***** Entries shown *****

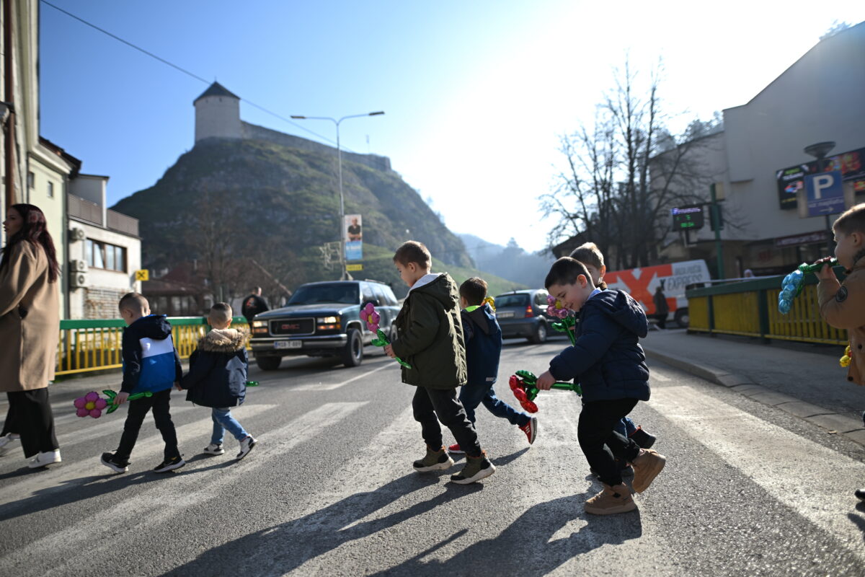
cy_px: 288
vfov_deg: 61.9
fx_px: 481
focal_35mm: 20
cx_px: 432
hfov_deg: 84.0
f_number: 1.4
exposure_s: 1/2500
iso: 50
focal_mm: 20
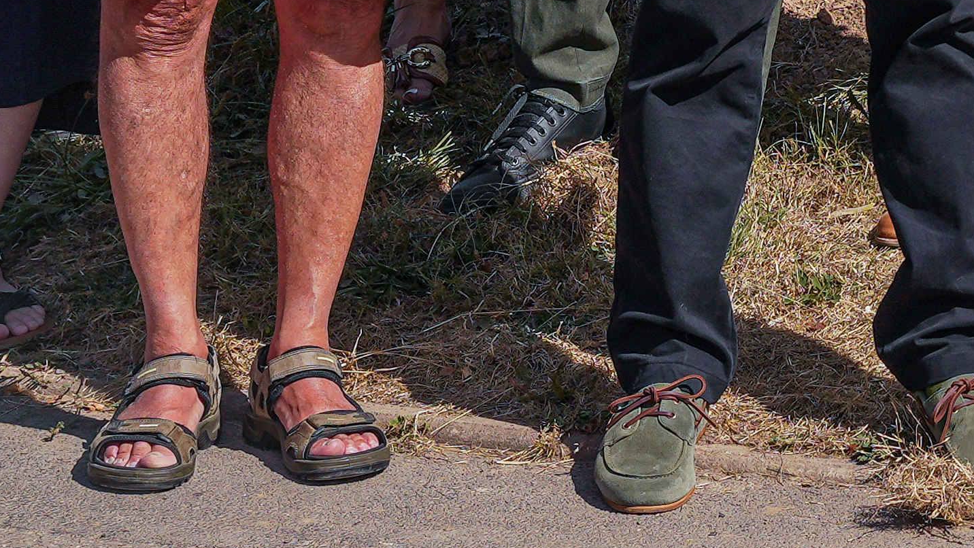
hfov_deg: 8.3
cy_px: -696
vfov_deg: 4.8
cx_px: 1815
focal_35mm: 250
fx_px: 6447
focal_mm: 48.7
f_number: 8
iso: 125
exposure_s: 1/160
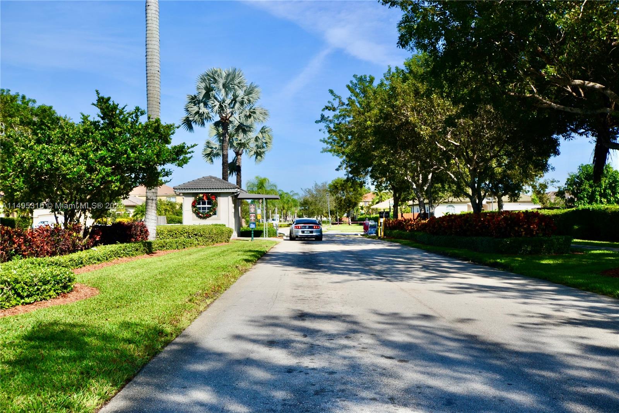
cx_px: 310
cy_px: 206
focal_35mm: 36
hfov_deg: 53.1
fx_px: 619
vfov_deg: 36.9
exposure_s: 1/200
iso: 100
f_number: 7.1
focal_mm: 24
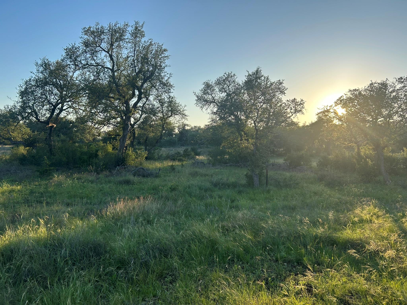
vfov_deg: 53.1
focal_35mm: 26
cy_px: 152
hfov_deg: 67.3
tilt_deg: -1.9
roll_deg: -1.2
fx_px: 306
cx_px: 204
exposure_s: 1/1575
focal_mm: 5.7
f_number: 1.5
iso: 50
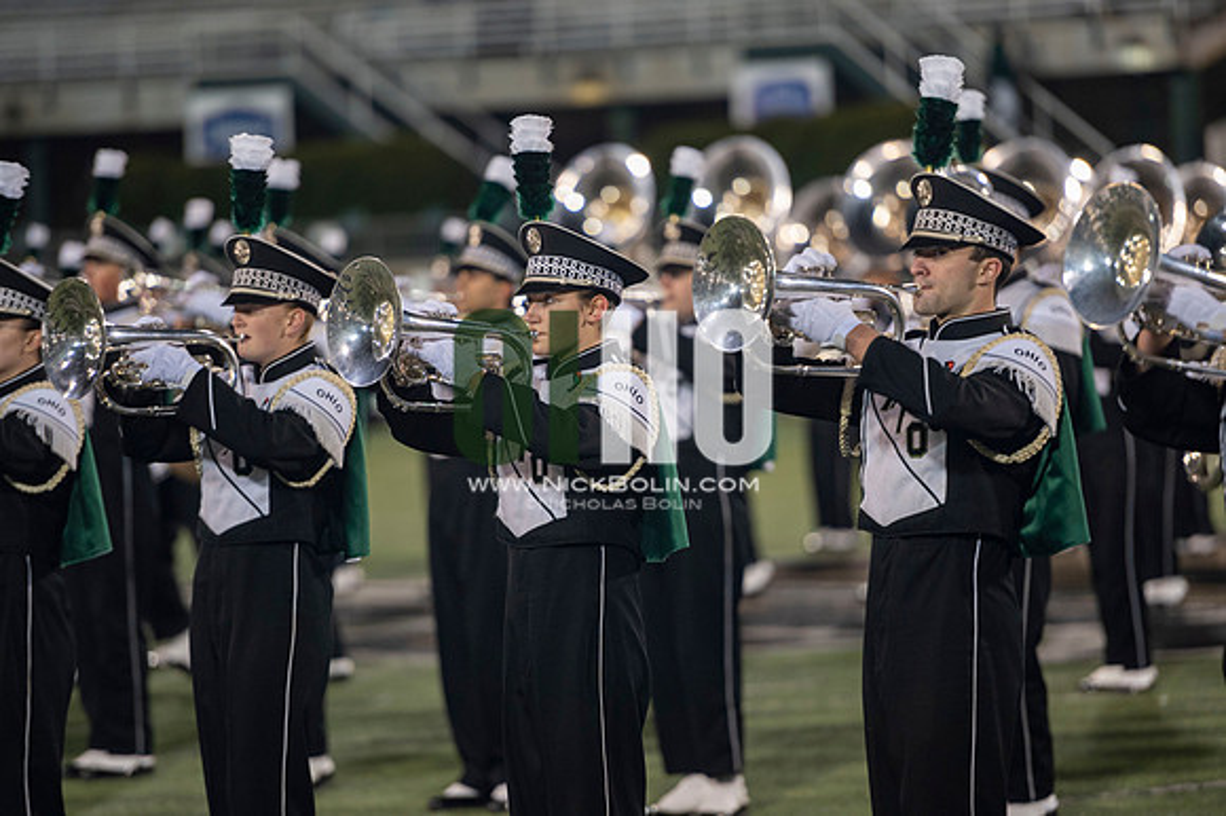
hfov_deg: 10.3
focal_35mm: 200
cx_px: 613
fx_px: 6807
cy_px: 408
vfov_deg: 6.9
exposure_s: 1/500
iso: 1000
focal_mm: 200
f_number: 2.8
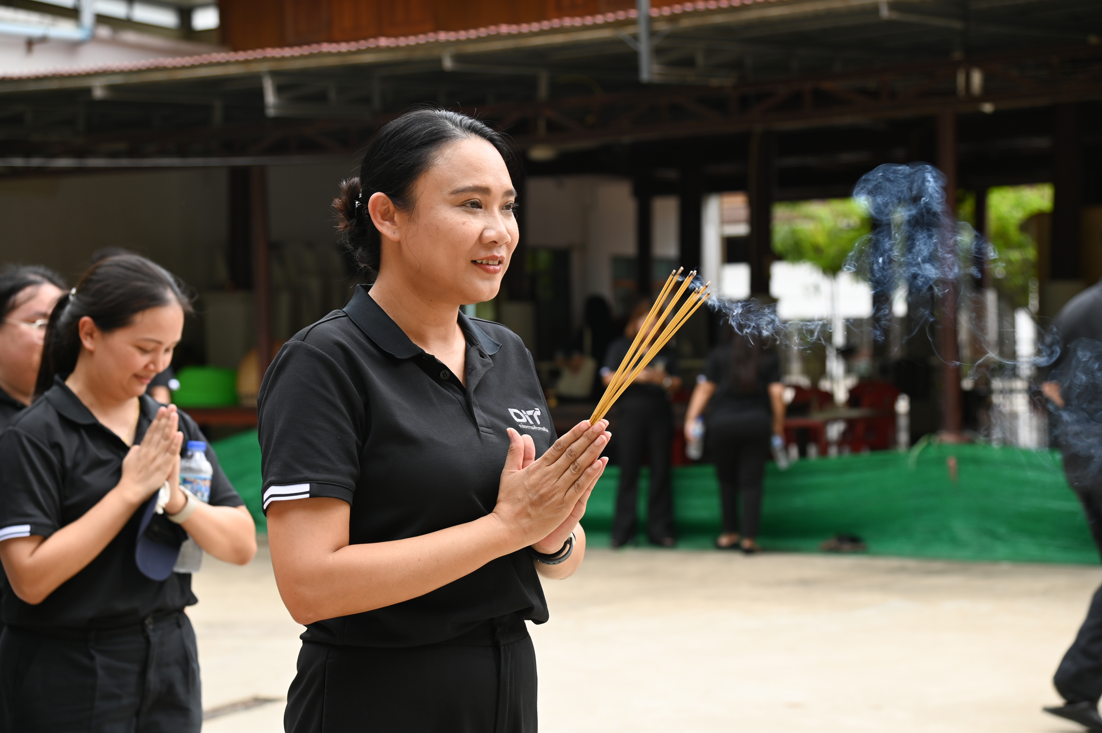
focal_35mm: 75
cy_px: 366
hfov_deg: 27.0
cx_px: 551
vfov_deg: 18.2
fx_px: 2294
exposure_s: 1/160
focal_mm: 75
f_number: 5
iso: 160
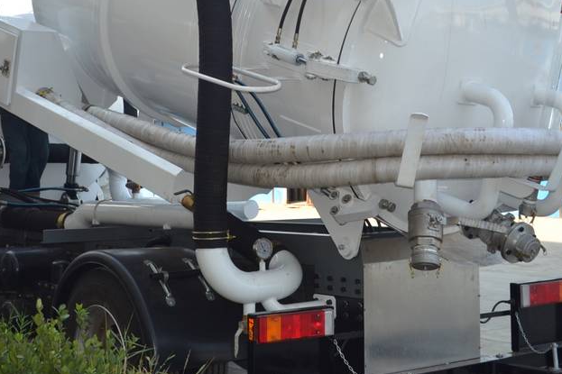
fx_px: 1014
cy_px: 102
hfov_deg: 30.9
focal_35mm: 65
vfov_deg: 20.8
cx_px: 240
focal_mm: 18
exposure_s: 1/200
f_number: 5.6
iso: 100
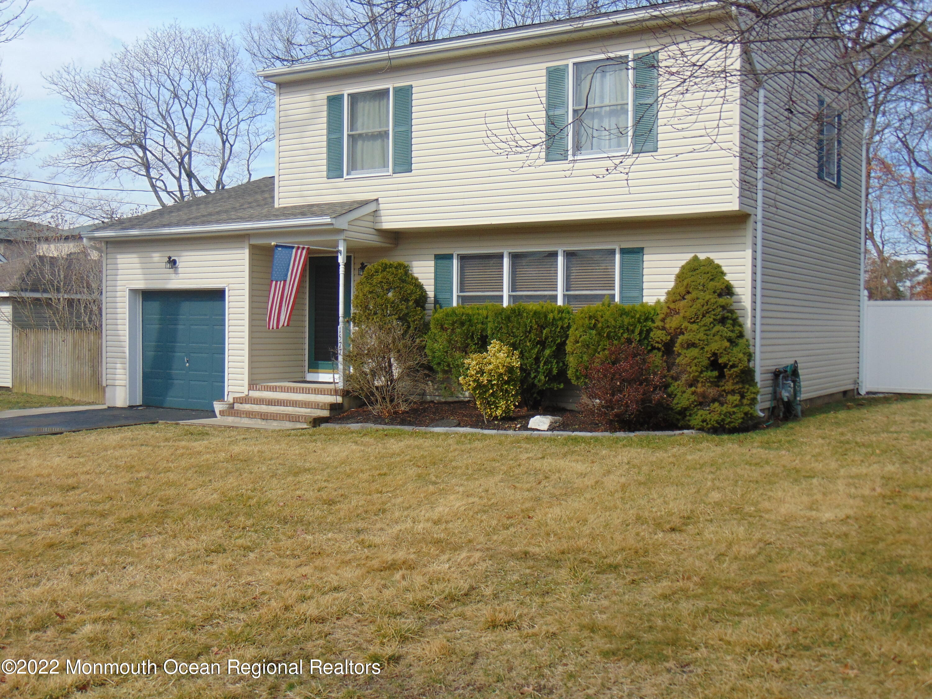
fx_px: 1050
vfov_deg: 36.8
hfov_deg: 47.9
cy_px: 350
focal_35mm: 39
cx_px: 466
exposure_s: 1/800
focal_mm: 6.9
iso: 80
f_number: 3.3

*****

What you need to do —
Your answer must be the entries repeated exactly, with no pictures.

Exercise answer —
cy_px: 288
vfov_deg: 61.9
fx_px: 481
focal_35mm: 20
cx_px: 432
hfov_deg: 84.0
f_number: 1.4
exposure_s: 1/2500
iso: 50
focal_mm: 20
hfov_deg: 8.3
cy_px: -696
vfov_deg: 4.8
cx_px: 1815
focal_35mm: 250
fx_px: 6447
focal_mm: 48.7
f_number: 8
iso: 125
exposure_s: 1/160
cx_px: 310
cy_px: 206
focal_35mm: 36
hfov_deg: 53.1
fx_px: 619
vfov_deg: 36.9
exposure_s: 1/200
iso: 100
f_number: 7.1
focal_mm: 24
vfov_deg: 53.1
focal_35mm: 26
cy_px: 152
hfov_deg: 67.3
tilt_deg: -1.9
roll_deg: -1.2
fx_px: 306
cx_px: 204
exposure_s: 1/1575
focal_mm: 5.7
f_number: 1.5
iso: 50
hfov_deg: 10.3
focal_35mm: 200
cx_px: 613
fx_px: 6807
cy_px: 408
vfov_deg: 6.9
exposure_s: 1/500
iso: 1000
focal_mm: 200
f_number: 2.8
focal_35mm: 75
cy_px: 366
hfov_deg: 27.0
cx_px: 551
vfov_deg: 18.2
fx_px: 2294
exposure_s: 1/160
focal_mm: 75
f_number: 5
iso: 160
fx_px: 1014
cy_px: 102
hfov_deg: 30.9
focal_35mm: 65
vfov_deg: 20.8
cx_px: 240
focal_mm: 18
exposure_s: 1/200
f_number: 5.6
iso: 100
fx_px: 1050
vfov_deg: 36.8
hfov_deg: 47.9
cy_px: 350
focal_35mm: 39
cx_px: 466
exposure_s: 1/800
focal_mm: 6.9
iso: 80
f_number: 3.3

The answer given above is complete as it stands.